Oil prices held onto last week’s gains Monday morning as Saudi Arabia and Russia favour extending the oil production pact past March 2018. Brent crude had gained 0.5% by 08.35 AM GMT to trade at $60.74/bbl, while at the same time WTI had gained 0.2% to stand at $54/bbl. The spread between Brent and WTI has widened to $6.75/bbl, the widest in more than a month. With Oman crude at $58.31/bbl Asian buyers have a continued interest in lifting US crude volumes, especially since volumes are predominantly light crude or condensate.

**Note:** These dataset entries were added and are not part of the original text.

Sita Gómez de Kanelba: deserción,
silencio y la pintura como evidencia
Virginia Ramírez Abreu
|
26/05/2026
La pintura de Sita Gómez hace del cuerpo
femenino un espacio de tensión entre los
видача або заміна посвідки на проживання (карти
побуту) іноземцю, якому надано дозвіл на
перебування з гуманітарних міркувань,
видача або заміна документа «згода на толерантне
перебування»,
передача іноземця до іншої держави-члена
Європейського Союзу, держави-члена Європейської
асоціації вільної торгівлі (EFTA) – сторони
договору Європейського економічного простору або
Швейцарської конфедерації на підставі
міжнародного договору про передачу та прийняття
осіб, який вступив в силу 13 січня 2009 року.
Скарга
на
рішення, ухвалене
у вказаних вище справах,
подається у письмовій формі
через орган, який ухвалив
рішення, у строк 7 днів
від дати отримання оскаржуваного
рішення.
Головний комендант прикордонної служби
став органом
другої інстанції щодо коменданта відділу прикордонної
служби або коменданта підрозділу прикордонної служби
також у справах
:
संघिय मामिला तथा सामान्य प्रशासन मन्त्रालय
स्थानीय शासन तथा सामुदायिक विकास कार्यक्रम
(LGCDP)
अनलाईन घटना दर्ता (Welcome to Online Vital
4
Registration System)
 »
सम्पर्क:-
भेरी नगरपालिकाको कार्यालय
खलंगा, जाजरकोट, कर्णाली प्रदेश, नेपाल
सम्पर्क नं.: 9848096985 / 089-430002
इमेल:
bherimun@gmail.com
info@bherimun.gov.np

Speculators in the US lifted their net managed money position by 15.8 million bbls as longs rose 9.67 million bbls, while shorts were trimmed by 6.13 million bbls. Longs currently stand at 375.4 million bbls, while shorts have declined to 140.52 million bbls, bringing the net speculative position at 234.88 million bbls.
Producers closed numerous positions last week, both short and long. Longs dropped by almost 19 million bbls w-o-w, likely on the back of profit-taking. Similarly, non-performing shorts of 15.83 million bbls were closed the previous week. The net short producers’ position stands at just 71.33 million bbls currently the smallest cumulative short position since December 2014. March 2017 saw the net short positioning of producers almost touching 300 million bbls.
The fleet of active rigs in the US rose by one unit last week to 737 units. Despite the overall addition of only one rig, the breakdown showed interesting signs. Drilling rigs in Texas rose by five units to 441, suggesting that the Permian and Eagle Ford basins will likely continue to drive US shale production. Conversely, North Dakota saw the removal of two rigs, with the fleet in the state now at 49 units.